> Dataset excerpts

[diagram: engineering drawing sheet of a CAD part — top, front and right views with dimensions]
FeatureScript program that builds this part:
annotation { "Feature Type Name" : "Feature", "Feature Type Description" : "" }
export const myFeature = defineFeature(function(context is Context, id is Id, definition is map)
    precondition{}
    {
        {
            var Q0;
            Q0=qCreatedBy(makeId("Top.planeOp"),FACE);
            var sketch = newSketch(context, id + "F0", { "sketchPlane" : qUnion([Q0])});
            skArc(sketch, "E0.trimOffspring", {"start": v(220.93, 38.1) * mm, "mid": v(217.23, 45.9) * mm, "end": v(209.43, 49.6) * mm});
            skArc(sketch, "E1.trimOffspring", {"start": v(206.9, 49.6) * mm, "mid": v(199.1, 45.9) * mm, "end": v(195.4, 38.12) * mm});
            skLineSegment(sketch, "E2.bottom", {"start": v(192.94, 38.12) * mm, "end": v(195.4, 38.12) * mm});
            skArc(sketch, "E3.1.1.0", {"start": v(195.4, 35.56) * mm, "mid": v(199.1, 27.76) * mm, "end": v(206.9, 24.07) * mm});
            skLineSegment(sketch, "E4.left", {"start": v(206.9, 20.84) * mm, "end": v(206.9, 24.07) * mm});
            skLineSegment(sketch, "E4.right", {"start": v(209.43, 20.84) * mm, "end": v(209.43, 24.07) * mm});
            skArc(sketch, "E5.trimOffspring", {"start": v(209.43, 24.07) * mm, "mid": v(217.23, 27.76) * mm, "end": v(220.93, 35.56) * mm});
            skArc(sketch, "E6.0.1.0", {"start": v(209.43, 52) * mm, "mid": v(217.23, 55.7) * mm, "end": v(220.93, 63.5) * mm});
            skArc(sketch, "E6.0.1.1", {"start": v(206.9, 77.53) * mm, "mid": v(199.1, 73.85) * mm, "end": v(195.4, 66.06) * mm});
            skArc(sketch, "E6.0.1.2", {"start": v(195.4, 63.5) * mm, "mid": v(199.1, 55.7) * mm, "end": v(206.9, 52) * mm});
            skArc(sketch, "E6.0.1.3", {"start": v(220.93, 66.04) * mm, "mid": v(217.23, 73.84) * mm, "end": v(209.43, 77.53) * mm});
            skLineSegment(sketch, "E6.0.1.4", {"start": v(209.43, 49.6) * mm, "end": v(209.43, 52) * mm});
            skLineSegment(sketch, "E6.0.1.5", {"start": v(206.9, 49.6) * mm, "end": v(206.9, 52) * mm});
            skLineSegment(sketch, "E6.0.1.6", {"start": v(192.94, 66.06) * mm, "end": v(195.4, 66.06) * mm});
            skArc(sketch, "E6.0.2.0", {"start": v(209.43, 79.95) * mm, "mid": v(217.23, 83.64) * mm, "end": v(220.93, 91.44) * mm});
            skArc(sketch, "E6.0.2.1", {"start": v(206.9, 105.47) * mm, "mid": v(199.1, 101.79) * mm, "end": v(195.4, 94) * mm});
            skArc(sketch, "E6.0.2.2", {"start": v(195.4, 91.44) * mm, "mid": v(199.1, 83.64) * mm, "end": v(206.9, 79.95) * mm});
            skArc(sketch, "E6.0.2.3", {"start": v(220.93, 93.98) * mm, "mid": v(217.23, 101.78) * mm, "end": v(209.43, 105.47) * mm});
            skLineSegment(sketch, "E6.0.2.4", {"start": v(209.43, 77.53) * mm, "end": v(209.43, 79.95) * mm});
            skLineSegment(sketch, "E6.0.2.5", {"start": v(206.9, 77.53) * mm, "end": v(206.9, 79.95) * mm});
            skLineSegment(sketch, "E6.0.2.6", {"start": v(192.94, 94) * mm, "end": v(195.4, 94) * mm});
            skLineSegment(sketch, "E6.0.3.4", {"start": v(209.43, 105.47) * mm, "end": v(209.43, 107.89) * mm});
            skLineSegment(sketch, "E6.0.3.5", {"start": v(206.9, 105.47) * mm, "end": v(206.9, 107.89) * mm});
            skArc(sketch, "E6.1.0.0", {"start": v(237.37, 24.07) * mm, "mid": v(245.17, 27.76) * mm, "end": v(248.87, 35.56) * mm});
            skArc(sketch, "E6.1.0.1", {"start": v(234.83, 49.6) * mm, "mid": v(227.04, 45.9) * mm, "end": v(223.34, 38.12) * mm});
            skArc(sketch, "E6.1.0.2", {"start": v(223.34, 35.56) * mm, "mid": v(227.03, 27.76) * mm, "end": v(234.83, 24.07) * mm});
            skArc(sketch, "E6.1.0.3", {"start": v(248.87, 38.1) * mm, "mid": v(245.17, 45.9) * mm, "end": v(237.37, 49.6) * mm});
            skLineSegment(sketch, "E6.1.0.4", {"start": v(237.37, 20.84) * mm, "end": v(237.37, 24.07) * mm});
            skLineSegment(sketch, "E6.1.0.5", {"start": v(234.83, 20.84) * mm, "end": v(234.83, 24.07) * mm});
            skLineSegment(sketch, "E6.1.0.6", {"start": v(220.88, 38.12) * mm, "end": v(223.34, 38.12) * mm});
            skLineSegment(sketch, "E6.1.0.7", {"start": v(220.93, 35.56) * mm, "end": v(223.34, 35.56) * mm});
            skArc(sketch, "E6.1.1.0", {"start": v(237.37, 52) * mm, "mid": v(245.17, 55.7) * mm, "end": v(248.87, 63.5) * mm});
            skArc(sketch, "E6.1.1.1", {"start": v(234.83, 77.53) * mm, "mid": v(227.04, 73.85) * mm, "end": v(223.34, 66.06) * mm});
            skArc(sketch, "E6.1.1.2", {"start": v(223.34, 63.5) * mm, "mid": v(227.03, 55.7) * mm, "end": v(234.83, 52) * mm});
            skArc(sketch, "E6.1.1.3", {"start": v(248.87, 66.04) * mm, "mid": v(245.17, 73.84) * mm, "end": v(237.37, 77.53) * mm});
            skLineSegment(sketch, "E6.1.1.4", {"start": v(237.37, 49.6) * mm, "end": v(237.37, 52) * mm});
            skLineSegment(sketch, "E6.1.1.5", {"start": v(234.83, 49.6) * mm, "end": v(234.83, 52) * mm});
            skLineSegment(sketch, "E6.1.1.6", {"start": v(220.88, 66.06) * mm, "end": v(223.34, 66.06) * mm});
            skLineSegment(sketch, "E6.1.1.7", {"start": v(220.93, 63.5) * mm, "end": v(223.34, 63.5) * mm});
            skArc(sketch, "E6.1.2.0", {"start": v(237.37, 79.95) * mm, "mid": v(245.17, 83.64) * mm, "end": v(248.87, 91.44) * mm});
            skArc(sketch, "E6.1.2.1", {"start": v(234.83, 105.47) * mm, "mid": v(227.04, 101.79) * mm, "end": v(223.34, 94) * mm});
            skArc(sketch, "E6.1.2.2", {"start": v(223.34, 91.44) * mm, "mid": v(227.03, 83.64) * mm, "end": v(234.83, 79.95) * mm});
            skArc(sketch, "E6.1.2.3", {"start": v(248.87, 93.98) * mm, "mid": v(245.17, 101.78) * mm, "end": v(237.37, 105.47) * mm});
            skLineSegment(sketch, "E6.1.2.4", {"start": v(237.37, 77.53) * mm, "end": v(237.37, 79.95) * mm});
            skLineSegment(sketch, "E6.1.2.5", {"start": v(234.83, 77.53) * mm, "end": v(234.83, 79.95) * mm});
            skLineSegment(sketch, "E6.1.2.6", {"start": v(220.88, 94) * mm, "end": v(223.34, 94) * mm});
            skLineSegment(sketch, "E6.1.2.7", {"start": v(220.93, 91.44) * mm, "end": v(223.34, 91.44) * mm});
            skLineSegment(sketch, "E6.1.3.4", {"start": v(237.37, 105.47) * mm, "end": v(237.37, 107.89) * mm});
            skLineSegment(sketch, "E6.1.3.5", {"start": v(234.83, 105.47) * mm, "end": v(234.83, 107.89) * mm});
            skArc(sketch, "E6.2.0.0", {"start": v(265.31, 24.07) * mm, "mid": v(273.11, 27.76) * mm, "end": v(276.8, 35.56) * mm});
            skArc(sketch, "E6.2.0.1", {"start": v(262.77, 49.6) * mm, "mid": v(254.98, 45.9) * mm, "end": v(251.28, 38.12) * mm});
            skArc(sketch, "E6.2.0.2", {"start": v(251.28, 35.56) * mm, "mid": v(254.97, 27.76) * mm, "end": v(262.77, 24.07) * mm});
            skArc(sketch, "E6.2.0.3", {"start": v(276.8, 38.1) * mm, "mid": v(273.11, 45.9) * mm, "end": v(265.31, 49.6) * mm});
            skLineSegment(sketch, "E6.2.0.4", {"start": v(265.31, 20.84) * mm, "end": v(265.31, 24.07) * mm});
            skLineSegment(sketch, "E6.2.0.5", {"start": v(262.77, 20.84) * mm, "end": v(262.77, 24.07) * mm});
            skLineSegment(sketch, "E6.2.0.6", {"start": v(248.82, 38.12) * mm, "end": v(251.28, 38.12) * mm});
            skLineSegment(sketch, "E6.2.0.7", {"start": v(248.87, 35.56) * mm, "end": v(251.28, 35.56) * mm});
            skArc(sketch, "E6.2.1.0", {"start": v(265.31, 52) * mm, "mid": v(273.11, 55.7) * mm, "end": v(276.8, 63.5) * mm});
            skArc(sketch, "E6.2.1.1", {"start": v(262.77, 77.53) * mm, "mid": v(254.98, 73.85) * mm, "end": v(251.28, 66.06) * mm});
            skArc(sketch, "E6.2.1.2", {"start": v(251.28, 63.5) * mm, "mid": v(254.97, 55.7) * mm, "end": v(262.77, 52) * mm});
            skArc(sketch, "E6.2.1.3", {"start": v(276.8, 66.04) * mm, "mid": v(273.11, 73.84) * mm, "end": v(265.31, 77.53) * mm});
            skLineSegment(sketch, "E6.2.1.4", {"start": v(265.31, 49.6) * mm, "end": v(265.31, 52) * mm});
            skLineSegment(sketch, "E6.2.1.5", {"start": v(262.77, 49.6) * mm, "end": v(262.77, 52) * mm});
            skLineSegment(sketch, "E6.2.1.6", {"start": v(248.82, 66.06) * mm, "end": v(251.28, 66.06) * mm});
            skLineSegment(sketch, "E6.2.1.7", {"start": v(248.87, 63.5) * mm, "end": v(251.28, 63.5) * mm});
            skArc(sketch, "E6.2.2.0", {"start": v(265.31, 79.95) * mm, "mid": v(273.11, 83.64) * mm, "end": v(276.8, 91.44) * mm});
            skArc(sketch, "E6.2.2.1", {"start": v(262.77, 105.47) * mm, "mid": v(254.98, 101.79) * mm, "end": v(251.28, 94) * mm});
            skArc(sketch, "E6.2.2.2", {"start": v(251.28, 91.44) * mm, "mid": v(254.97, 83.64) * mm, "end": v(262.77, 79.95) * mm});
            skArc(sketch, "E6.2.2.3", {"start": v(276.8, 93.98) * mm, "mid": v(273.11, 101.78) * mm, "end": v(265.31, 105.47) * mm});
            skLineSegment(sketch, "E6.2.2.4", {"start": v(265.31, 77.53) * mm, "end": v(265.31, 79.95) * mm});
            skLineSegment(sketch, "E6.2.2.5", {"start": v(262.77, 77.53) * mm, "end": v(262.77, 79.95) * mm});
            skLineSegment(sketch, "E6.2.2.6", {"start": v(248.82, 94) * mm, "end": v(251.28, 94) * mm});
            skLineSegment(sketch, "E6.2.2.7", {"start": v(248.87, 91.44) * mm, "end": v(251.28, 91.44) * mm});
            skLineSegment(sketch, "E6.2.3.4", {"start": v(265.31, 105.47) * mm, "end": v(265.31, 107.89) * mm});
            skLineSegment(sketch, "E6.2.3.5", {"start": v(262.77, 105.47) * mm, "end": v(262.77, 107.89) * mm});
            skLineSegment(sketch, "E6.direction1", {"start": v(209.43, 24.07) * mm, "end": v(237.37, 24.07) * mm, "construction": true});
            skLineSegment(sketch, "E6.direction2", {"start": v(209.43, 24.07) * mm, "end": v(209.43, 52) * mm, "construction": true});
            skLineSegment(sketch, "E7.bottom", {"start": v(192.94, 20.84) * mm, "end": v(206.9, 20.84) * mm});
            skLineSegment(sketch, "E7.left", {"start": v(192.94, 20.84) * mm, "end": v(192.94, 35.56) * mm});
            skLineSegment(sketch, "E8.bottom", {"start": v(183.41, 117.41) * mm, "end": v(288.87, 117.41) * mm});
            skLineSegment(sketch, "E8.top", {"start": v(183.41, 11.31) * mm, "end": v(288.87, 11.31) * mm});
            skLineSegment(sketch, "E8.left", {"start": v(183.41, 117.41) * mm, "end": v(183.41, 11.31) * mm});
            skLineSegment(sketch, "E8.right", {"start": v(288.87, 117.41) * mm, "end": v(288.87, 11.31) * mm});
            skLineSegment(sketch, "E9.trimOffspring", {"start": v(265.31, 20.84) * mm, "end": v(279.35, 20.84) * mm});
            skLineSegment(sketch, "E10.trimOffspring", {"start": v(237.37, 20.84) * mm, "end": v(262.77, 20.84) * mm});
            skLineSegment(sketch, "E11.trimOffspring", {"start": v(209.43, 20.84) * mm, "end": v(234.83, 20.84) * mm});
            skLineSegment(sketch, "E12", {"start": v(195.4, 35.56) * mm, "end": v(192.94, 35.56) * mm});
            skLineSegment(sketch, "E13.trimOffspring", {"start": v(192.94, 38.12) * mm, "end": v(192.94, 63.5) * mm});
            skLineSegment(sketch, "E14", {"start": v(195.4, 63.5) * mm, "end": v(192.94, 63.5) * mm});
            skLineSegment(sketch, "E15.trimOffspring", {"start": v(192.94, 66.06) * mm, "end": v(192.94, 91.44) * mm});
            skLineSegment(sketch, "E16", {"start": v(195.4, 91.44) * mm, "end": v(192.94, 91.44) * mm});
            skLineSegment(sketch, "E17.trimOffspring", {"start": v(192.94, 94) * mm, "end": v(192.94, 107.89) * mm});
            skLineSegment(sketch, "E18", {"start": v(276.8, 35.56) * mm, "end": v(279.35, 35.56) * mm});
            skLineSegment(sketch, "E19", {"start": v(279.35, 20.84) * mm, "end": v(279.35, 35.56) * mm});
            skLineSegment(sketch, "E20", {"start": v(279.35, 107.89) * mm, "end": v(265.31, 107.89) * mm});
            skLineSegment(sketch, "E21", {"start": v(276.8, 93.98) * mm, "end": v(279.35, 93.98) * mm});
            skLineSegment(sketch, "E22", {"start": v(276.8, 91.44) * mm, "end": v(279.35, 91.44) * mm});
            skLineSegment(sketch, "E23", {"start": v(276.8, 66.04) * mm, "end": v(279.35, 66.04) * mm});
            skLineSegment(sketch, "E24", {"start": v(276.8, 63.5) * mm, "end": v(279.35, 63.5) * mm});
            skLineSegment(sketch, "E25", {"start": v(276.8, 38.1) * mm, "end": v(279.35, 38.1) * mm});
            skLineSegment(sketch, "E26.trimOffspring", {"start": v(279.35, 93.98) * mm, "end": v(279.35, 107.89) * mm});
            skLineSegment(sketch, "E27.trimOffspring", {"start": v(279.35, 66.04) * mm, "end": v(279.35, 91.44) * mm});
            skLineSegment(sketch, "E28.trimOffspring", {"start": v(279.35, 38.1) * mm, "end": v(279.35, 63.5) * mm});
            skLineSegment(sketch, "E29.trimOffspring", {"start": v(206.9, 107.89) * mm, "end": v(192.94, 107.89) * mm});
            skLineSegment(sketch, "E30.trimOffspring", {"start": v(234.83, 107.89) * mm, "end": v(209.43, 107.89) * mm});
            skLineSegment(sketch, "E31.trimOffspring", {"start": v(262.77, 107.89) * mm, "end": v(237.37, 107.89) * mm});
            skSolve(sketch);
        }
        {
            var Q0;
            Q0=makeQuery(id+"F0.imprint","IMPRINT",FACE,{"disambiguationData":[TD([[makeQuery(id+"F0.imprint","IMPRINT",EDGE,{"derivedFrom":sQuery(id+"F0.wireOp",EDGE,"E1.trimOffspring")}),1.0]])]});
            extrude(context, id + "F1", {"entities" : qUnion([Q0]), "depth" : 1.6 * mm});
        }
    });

> Objective
Reproduce the entries verbatim from their very start through the line that contains "v(220.93, 38.1) *", including that line.

> Finished exercise
[diagram: engineering drawing sheet of a CAD part — top, front and right views with dimensions]
FeatureScript program that builds this part:
annotation { "Feature Type Name" : "Feature", "Feature Type Description" : "" }
export const myFeature = defineFeature(function(context is Context, id is Id, definition is map)
    precondition{}
    {
        {
            var Q0;
            Q0=qCreatedBy(makeId("Top.planeOp"),FACE);
            var sketch = newSketch(context, id + "F0", { "sketchPlane" : qUnion([Q0])});
            skArc(sketch, "E0.trimOffspring", {"start": v(220.93, 38.1) * mm, "mid": v(217.23, 45.9) * mm, "end": v(209.43, 49.6) * mm});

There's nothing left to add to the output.